L’Afrique du Sud a retiré son projet de politique nationale sur l’iIntelligence artificielle (IA) après que des enquêtes ont confirmé la présence de sources académiques fictives dans le document, ce qui a conduit le ministre des Communications et des Technologies numériques, Solly Malatsi, à l’abandonner.
Le ministre sud-africain Solly Malatsi a annoncé que le projet de politique sur l’IA, publié pour consultation publique, contenait des références académiques fabriquées de toutes pièces, une découverte qui a entraîné le retrait pur et simple du document.

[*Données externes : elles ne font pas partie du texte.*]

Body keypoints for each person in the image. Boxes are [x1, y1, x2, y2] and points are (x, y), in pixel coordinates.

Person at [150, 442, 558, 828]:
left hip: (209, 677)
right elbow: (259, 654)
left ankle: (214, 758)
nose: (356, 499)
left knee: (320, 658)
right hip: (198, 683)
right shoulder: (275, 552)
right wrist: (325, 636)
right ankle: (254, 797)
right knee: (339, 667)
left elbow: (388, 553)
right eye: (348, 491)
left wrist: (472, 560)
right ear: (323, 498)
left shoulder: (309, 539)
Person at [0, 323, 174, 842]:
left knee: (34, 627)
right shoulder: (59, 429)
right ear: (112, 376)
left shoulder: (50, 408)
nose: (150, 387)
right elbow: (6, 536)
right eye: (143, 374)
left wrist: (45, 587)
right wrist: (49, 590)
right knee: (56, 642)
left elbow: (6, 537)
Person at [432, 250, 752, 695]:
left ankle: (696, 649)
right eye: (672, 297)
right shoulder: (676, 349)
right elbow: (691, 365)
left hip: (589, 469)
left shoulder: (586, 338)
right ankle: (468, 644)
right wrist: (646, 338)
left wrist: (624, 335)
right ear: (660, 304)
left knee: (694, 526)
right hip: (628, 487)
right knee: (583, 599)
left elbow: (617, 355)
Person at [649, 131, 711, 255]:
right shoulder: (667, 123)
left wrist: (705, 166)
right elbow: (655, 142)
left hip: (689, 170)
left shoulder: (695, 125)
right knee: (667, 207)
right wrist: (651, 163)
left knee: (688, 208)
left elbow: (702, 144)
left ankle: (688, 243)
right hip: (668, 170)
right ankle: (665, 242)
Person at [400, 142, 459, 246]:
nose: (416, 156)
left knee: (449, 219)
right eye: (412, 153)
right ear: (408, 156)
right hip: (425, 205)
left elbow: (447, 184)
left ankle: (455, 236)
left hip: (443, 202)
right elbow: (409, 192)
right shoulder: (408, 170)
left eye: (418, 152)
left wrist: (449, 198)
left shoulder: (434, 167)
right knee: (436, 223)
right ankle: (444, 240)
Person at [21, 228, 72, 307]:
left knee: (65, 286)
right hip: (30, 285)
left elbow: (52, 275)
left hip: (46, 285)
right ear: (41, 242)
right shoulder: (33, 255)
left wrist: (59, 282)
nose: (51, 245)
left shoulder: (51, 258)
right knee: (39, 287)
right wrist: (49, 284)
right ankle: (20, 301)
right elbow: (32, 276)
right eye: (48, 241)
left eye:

Des vérifications internes ont confirmé que plusieurs citations figurant dans le projet étaient fictives. Les enquêtes suggèrent que des références générées par l’IA ont été incluses sans vérification, compromettant ainsi la crédibilité d’une politique censée encadrer la gouvernance de l’IA dans le pays.
« Par conséquent, je retire le projet de politique nationale sur l’intelligence artificielle », a déclaré le ministre des Communications et des Technologies numériques.
Ce projet de politique avait été approuvé par le Conseil des ministres le 25 mars 2026 et publié au Journal officiel le 10 avril, ouvrant une période de consultation publique de 60 jours.
Il visait à élargir le cadre initial de l’IA en Afrique du Sud, en intégrant des principes tels que l’équité intergénérationnelle et en définissant des priorités nationales dans divers secteurs, notamment l’industrie manufacturière, l’énergie, les infrastructures, les transports et le commerce. Le vice-président Paul Mashatile avait récemment décrit cette politique comme un élément central de la stratégie nationale pour la quatrième révolution industrielle.
Cependant, sa crédibilité s’est effondrée après que des articles de presse ont révélé que plusieurs revues universitaires citées dans le document n’existaient pas, ce qui a incité le ministère à lancer un audit interne.